Hari ketiga Aruna tinggal di rumah orang tuanya, Afzan datang menemui Aruna. Sayangnya, ia tak ingin bertemu Afzan. Bu Maryam yang menyampaikan pesan Aruna pada Afzan, tertunduk tak bisa membujuk Aruna bertemu suaminya.
"Mas Afzan sabar, ya. Mungkin Aruna masih labil. Dia butuh waktu buat menerima semua ini," ucap Bu Maryam menenangkan hati Afzan.
Walau Aruna tak bicara perkara masalah lain antara ia dan suaminya pada Bu Maryam, tapi insting Bu Maryam sebagai orang tua sudah mengira, ada sesuatu di luar masalah kegugurannya. Sebagai orang tua, mencampuri urusan rumah tangga anaknya, hanya akan memperkeruh suasana. Maka, Pak Adnan dan Bu Maryam sepakat hanya akan menjadi penengah antara keduanya.
Sudah tiga hari Aruna masuk kerja. Tiga hari setelah kedatangan Afzan ke rumah orang tuanya. Selama tiga hari itu pula ia tak mendapat kabar dari Afzan. Awalnya Aruna tak peduli dengan itu, namun kini, ada perasaan khawatir. Ia takut hubungannya benar-benar akan berakhir, meski sebelumnya ia merasa sudah menyiapkan hati untuk hal terburuk yang mungkin akan terjadi.
“Run, sorry, gue bukan mau ikut campur ..." suara Kirana terbata saat hendak mengusulkan sesuatu, ketika mereka makan siang di kantin. "Lu yakin mau begini terus? Kata Mas Rizwan, kedai udah tiga hari tutup. Mas Afzan juga ga mau ketemu siapa-siapa. Lu ... ga coba menghubungi suami lu?"
Aruna menatap dingin ke arah Kirana, "kenapa jadi lu yang khawatir?"
Kirana menelan ludah. Sepertinya Aruna masih sensitif. Masalah ini belum bisa disinggung. Aruna memilih pergi meninggalkan makanan yang masih tersisa banyak.
Beberapa hari ini, walau mantap untuk kembali beraktifitas, namun belum seutuhnya Aruna bisa menerima keadaan. Ia tak bernafsu makan, wajahnya tak ceria bahkan terkesan dingin dan datar.
Ucapan Kirana barusan memenuhi benaknya. Ia mulai khawatir pada Afzan, tapi kemudian egonya menutupi dengan cerita malam itu, saat ia kehilangan calon anaknya. Aruna masih menyalahkan Afzan atas semua yang terjadi.
Menjelang sore, ia yang terbiasa menerima pesan dari Afzan membuka ponselnya. Ia tak mendapati pesan itu. Ia mengeluh, menghardik dirinya sendiri. Mana mungkin ia menghubunginya.
Baru akan memesan ojek online, sosok pria penyelamatnya waktu itu tepat berhenti di depannya.
"Runa, kamu udah pulang?"
Aruna menatap heran melihat Adrian. Kenapa dia ada di sini? Pikir Aruna.
"Bareng aku, yuk!"
Aruna masih bingung menatap Adrian. Kalau ini kebetulan, terasa sangat aneh.

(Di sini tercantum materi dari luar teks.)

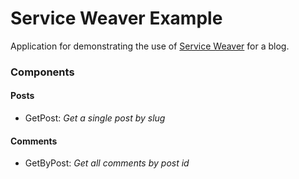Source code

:# Service Weaver Example

Application for demonstrating the use of [Service Weaver](https://serviceweaver.dev/) for a blog.

### Components 

#### Posts
  - GetPost: *Get a single post by slug*

#### Comments
  - GetByPost: *Get all comments by post id*
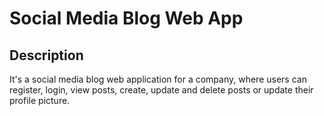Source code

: # Social Media Blog Web App

## Description
It's a social media blog web application for a company, where users can register, login, view posts, create, update and delete posts or update their profile picture.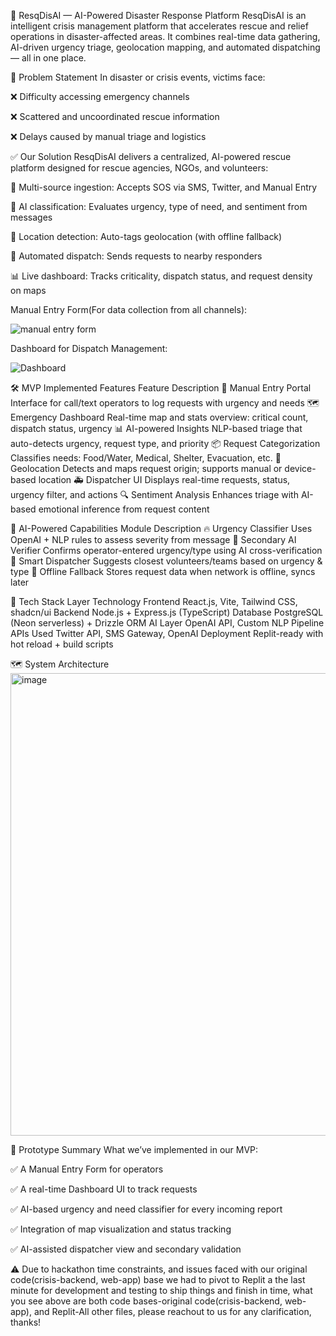🛟 ResqDisAI — AI-Powered Disaster Response Platform
ResqDisAI is an intelligent crisis management platform that accelerates rescue and relief operations in disaster-affected areas. It combines real-time data gathering, AI-driven urgency triage, geolocation mapping, and automated dispatching — all in one place.

🚨 Problem Statement
In disaster or crisis events, victims face:

❌ Difficulty accessing emergency channels

❌ Scattered and uncoordinated rescue information

❌ Delays caused by manual triage and logistics

✅ Our Solution
ResqDisAI delivers a centralized, AI-powered rescue platform designed for rescue agencies, NGOs, and volunteers:

📡 Multi-source ingestion: Accepts SOS via SMS, Twitter, and Manual Entry

🧠 AI classification: Evaluates urgency, type of need, and sentiment from messages

📍 Location detection: Auto-tags geolocation (with offline fallback)

🚨 Automated dispatch: Sends requests to nearby responders

📊 Live dashboard: Tracks criticality, dispatch status, and request density on maps


Manual Entry Form(For data collection from all channels):

![manual entry form](https://github.com/user-attachments/assets/4652e7f4-7807-47e0-94fb-dfb46144ba48)


Dashboard for Dispatch Management:

![Dashboard](https://github.com/user-attachments/assets/22f1002e-1f51-4895-ba96-e004fdc9dace)


🛠️ MVP Implemented Features
Feature	Description
🧾 Manual Entry Portal	Interface for call/text operators to log requests with urgency and needs
🗺️ Emergency Dashboard	Real-time map and stats overview: critical count, dispatch status, urgency
📊 AI-powered Insights	NLP-based triage that auto-detects urgency, request type, and priority
📦 Request Categorization	Classifies needs: Food/Water, Medical, Shelter, Evacuation, etc.
📌 Geolocation	Detects and maps request origin; supports manual or device-based location
🚑 Dispatcher UI	Displays real-time requests, status, urgency filter, and actions
🔍 Sentiment Analysis	Enhances triage with AI-based emotional inference from request content

🧠 AI-Powered Capabilities
Module	Description
🔥 Urgency Classifier	Uses OpenAI + NLP rules to assess severity from message
🤖 Secondary AI Verifier	Confirms operator-entered urgency/type using AI cross-verification
🧭 Smart Dispatcher	Suggests closest volunteers/teams based on urgency & type
📶 Offline Fallback	Stores request data when network is offline, syncs later

🧱 Tech Stack
Layer	Technology
Frontend	React.js, Vite, Tailwind CSS, shadcn/ui
Backend	Node.js + Express.js (TypeScript)
Database	PostgreSQL (Neon serverless) + Drizzle ORM
AI Layer	OpenAI API, Custom NLP Pipeline
APIs Used	Twitter API, SMS Gateway, OpenAI
Deployment	Replit-ready with hot reload + build scripts

🗺️ System Architecture
<img width="1222" height="740" alt="image" src="https://github.com/user-attachments/assets/922f05af-7277-4d22-9c93-6cac7c68055a" />


🧪 Prototype Summary
What we’ve implemented in our MVP:

✅ A Manual Entry Form for operators

✅ A real-time Dashboard UI to track requests

✅ AI-based urgency and need classifier for every incoming report

✅ Integration of map visualization and status tracking

✅ AI-assisted dispatcher view and secondary validation


⚠️ Due to hackathon time constraints, and issues faced with our original code(crisis-backend, web-app) base we had to pivot to Replit a the last minute for development and testing to ship things and finish in time, what you see above are both code bases-original code(crisis-backend, web-app), and Replit-All other files, please reachout to us for any clarification, thanks!
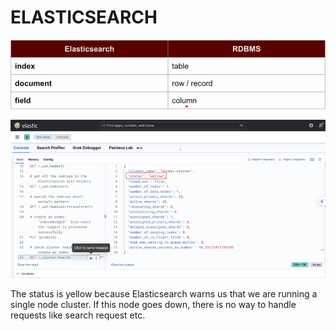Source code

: # ELASTICSEARCH


![img.png](img.png)


![img_1.png](img_1.png)


The status is yellow because Elasticsearch warns us that we are running a single node cluster.
If this node goes down, there is no way to handle requests like search request etc.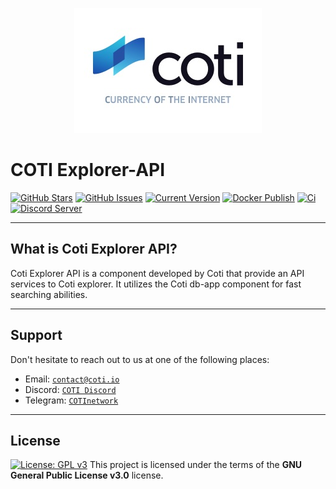 <p align="center"><img src="/apps/explorer-api/src/assets/logo-slogan-300x200.jpg"></p>

# COTI Explorer-API

[![GitHub Stars](https://img.shields.io/github/stars/coti-io/coti-explorer-api.svg)](https://github.com/coti-io/coti-explorer-api/stargazers)
[![GitHub Issues](https://img.shields.io/github/issues/coti-io/coti-explorer-api.svg)](https://github.com/coti-io/coti-explorer-api/issues)
[![Current Version](https://img.shields.io/badge/version-0.1.0--beta.0-yellow.svg)](https://github.com/coti-io/coti-explorer-api/)
[![Docker Publish](https://github.com/coti-io/coti-explorer-api/actions/workflows/publish.yml/badge.svg)](https://github.com/coti-io/coti-explorer-api/actions/workflows/publish.yml)
[![Ci](https://github.com/coti-io/coti-explorer-api/actions/workflows/ci.yml/badge.svg)](https://github.com/coti-io/coti-explorer-api/actions/workflows/ci.yml)
[![Discord Server](https://img.shields.io/discord/386571547508473876.svg)](https://discord.me/coti)

---

## What is Coti Explorer API?

Coti Explorer API is a component developed by Coti that provide an API services to Coti explorer. It utilizes the Coti db-app component for fast searching abilities.

---

## Support

Don't hesitate to reach out to us at one of the following places:

- Email: <a href="https://coti.io/" target="_blank">`contact@coti.io`</a>
- Discord: <a href="https://discord.me/coti" target="_blank">`COTI Discord`</a>
- Telegram: <a href="https://t.me/COTInetwork" target="_blank">`COTInetwork`</a>

---

## License

[![License: GPL v3](https://img.shields.io/badge/License-GPLv3-blue.svg)](https://www.gnu.org/licenses/gpl-3.0)
This project is licensed under the terms of the **GNU General Public License v3.0** license.
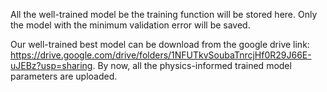 All the well-trained model be the training function will be stored here.
Only the model with the minimum validation error will be saved.

Our well-trained best model can be download from the google drive link: https://drive.google.com/drive/folders/1NFUTkvSoubaTnrcjHf0R29J66E-uJEBz?usp=sharing. By now, all the physics-informed trained model parameters are uploaded.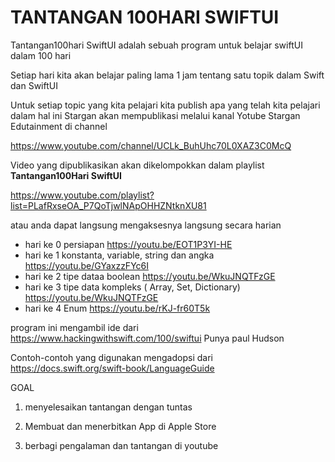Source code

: # TANTANGAN 100HARI SWIFTUI

Tantangan100hari SwiftUI adalah sebuah program untuk belajar swiftUI dalam 100 hari 

Setiap hari kita akan belajar paling lama 1 jam tentang satu topik dalam Swift dan SwiftUI

Untuk setiap topic yang kita pelajari kita publish apa yang telah kita pelajari dalam hal ini Stargan akan mempublikasi melalui kanal Yotube Stargan Edutainment di channel

<https://www.youtube.com/channel/UCLk_BuhUhc70L0XAZ3C0McQ>

Video yang dipublikasikan akan dikelompokkan dalam playlist **Tantangan100Hari SwiftUI**

<https://www.youtube.com/playlist?list=PLafRxseOA_P7QoTjwlNApOHHZNtknXU81>


atau anda dapat langsung mengaksesnya langsung secara harian 

- hari ke 0 persiapan <https://youtu.be/EOT1P3YI-HE>
- hari ke 1 konstanta, variable, string dan angka <https://youtu.be/GYaxzzFYc6I>
- hari ke 2 tipe dataa boolean <https://youtu.be/WkuJNQTFzGE>
- hari ke 3 tipe data kompleks ( Array, Set, Dictionary) <https://youtu.be/WkuJNQTFzGE>
- hari ke 4 Enum <https://youtu.be/rKJ-fr60T5k>


program ini mengambil ide dari https://www.hackingwithswift.com/100/swiftui Punya paul Hudson

Contoh-contoh yang digunakan mengadopsi dari https://docs.swift.org/swift-book/LanguageGuide


GOAL 
1. menyelesaikan tantangan dengan tuntas

2. Membuat dan menerbitkan App di Apple Store

3. berbagi pengalaman dan tantangan di youtube



 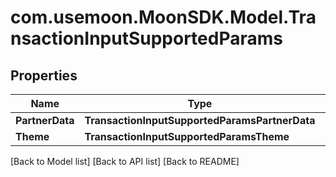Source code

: # com.usemoon.MoonSDK.Model.TransactionInputSupportedParams

## Properties

| Name            | Type                                           | Description | Notes |
| --------------- | ---------------------------------------------- | ----------- | ----- |
| **PartnerData** | **TransactionInputSupportedParamsPartnerData** |             |       |
| **Theme**       | **TransactionInputSupportedParamsTheme**       |             |       |

\[Back to Model list] \[Back to API list] \[Back to README]
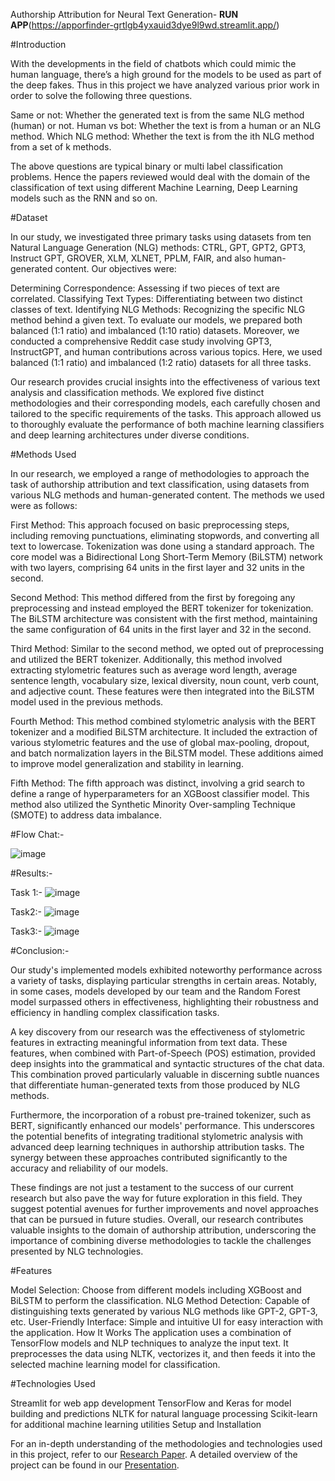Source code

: Authorship Attribution for Neural Text Generation- **RUN APP**(https://apporfinder-grtlgb4yxauid3dye9l9wd.streamlit.app/)

#Introduction 

With the developments in the field of chatbots which could mimic the human language, there’s a high ground for the models to be used as part of the deep fakes. Thus in this project we have analyzed various prior work in order to solve the following three questions.

Same or not: Whether the generated text is from the same NLG method (human) or not.
Human vs bot: Whether the text is from a human or an NLG method.
Which NLG method: Whether the text is from the ith NLG method from a set of k methods.

The above questions are typical binary or multi label classification problems. Hence the papers reviewed would deal with the domain of the classification of text using different Machine Learning, Deep Learning models such as the RNN and so on.

#Dataset

In our study, we investigated three primary tasks using datasets from ten Natural Language Generation (NLG) methods: CTRL, GPT, GPT2, GPT3, Instruct GPT, GROVER, XLM, XLNET, PPLM, FAIR, and also human-generated content. Our objectives were:

Determining Correspondence: Assessing if two pieces of text are correlated.
Classifying Text Types: Differentiating between two distinct classes of text.
Identifying NLG Methods: Recognizing the specific NLG method behind a given text.
To evaluate our models, we prepared both balanced (1:1 ratio) and imbalanced (1:10 ratio) datasets. Moreover, we conducted a comprehensive Reddit case study involving GPT3, InstructGPT, and human contributions across various topics. Here, we used balanced (1:1 ratio) and imbalanced (1:2 ratio) datasets for all three tasks.

Our research provides crucial insights into the effectiveness of various text analysis and classification methods. We explored five distinct methodologies and their corresponding models, each carefully chosen and tailored to the specific requirements of the tasks. This approach allowed us to thoroughly evaluate the performance of both machine learning classifiers and deep learning architectures under diverse conditions.

#Methods Used

In our research, we employed a range of methodologies to approach the task of authorship attribution and text classification, using datasets from various NLG methods and human-generated content. The methods we used were as follows:

First Method: This approach focused on basic preprocessing steps, including removing punctuations, eliminating stopwords, and converting all text to lowercase. Tokenization was done using a standard approach. The core model was a Bidirectional Long Short-Term Memory (BiLSTM) network with two layers, comprising 64 units in the first layer and 32 units in the second.

Second Method: This method differed from the first by foregoing any preprocessing and instead employed the BERT tokenizer for tokenization. The BiLSTM architecture was consistent with the first method, maintaining the same configuration of 64 units in the first layer and 32 in the second.

Third Method: Similar to the second method, we opted out of preprocessing and utilized the BERT tokenizer. Additionally, this method involved extracting stylometric features such as average word length, average sentence length, vocabulary size, lexical diversity, noun count, verb count, and adjective count. These features were then integrated into the BiLSTM model used in the previous methods.

Fourth Method: This method combined stylometric analysis with the BERT tokenizer and a modified BiLSTM architecture. It included the extraction of various stylometric features and the use of global max-pooling, dropout, and batch normalization layers in the BiLSTM model. These additions aimed to improve model generalization and stability in learning.

Fifth Method: The fifth approach was distinct, involving a grid search to define a range of hyperparameters for an XGBoost classifier model. This method also utilized the Synthetic Minority Over-sampling Technique (SMOTE) to address data imbalance.

#Flow Chat:- 

![image](https://github.com/HarinathCingapuram94/AuthorFinder/assets/60059816/67f285de-f449-44b5-8908-1a0ad88d246b)

#Results:-

Task 1:- 
![image](https://github.com/HarinathCingapuram94/AuthorFinder/assets/60059816/7f927a57-0df3-4d84-bebc-29973744c2af)

Task2:- 
![image](https://github.com/HarinathCingapuram94/AuthorFinder/assets/60059816/e43e2eee-3f3c-4fdf-87f0-deedec26504b)

Task3:- 
![image](https://github.com/HarinathCingapuram94/AuthorFinder/assets/60059816/01a5eeaf-3efd-42c2-a748-edef4923099e)



#Conclusion:-

Our study's implemented models exhibited noteworthy performance across a variety of tasks, displaying particular strengths in certain areas. Notably, in some cases, models developed by our team and the Random Forest model surpassed others in effectiveness, highlighting their robustness and efficiency in handling complex classification tasks.

A key discovery from our research was the effectiveness of stylometric features in extracting meaningful information from text data. These features, when combined with Part-of-Speech (POS) estimation, provided deep insights into the grammatical and syntactic structures of the chat data. This combination proved particularly valuable in discerning subtle nuances that differentiate human-generated texts from those produced by NLG methods.

Furthermore, the incorporation of a robust pre-trained tokenizer, such as BERT, significantly enhanced our models' performance. This underscores the potential benefits of integrating traditional stylometric analysis with advanced deep learning techniques in authorship attribution tasks. The synergy between these approaches contributed significantly to the accuracy and reliability of our models.

These findings are not just a testament to the success of our current research but also pave the way for future exploration in this field. They suggest potential avenues for further improvements and novel approaches that can be pursued in future studies. Overall, our research contributes valuable insights to the domain of authorship attribution, underscoring the importance of combining diverse methodologies to tackle the challenges presented by NLG technologies.

#Features

Model Selection: Choose from different models including XGBoost and BiLSTM to perform the classification.
NLG Method Detection: Capable of distinguishing texts generated by various NLG methods like GPT-2, GPT-3, etc.
User-Friendly Interface: Simple and intuitive UI for easy interaction with the application.
How It Works
The application uses a combination of TensorFlow models and NLP techniques to analyze the input text. It preprocesses the data using NLTK, vectorizes it, and then feeds it into the selected machine learning model for classification.

#Technologies Used

Streamlit for web app development
TensorFlow and Keras for model building and predictions
NLTK for natural language processing
Scikit-learn for additional machine learning utilities
Setup and Installation

For an in-depth understanding of the methodologies and technologies used in this project, refer to our [Research Paper](https://drive.google.com/file/d/1STTkT4chq314ALw1R3VVPjgmVmxFWBjZ/view?usp=sharing).
A detailed overview of the project can be found in our [Presentation](https://drive.google.com/file/d/1r7W4T2jD2-hCr2d0ZY09Wkoh70M-6BKl/view?usp=sharing).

"Oh, aku udah pesan ojek online tadi," Aruna berdalih. Padahal ia belum sempat mengklik tombol order di ponselnya.
"Oh," gumam Adrian tanpa berniat pamit saat ini. "Aruna, kamu sudah sehat?"
Aruna mengangguk sambil melempar senyum yang terlihat sangat manis di mata Adrian.
"Runa ... aku masih menunggu kamu. Kalau, dia menyakiti kamu, perasaan aku masih tetap sama."
Aruna mengerutkan alisnya. Terkesiap mendengar pengakuan Adrian.
"Ad, dalam rumah tangga bertengkar itu pasti ada. Kemarin, aku terlalu cemburu sampai melukai anak kami. Walau begitu, ga ada niatan di hati aku buat ninggalin Mas Afzan."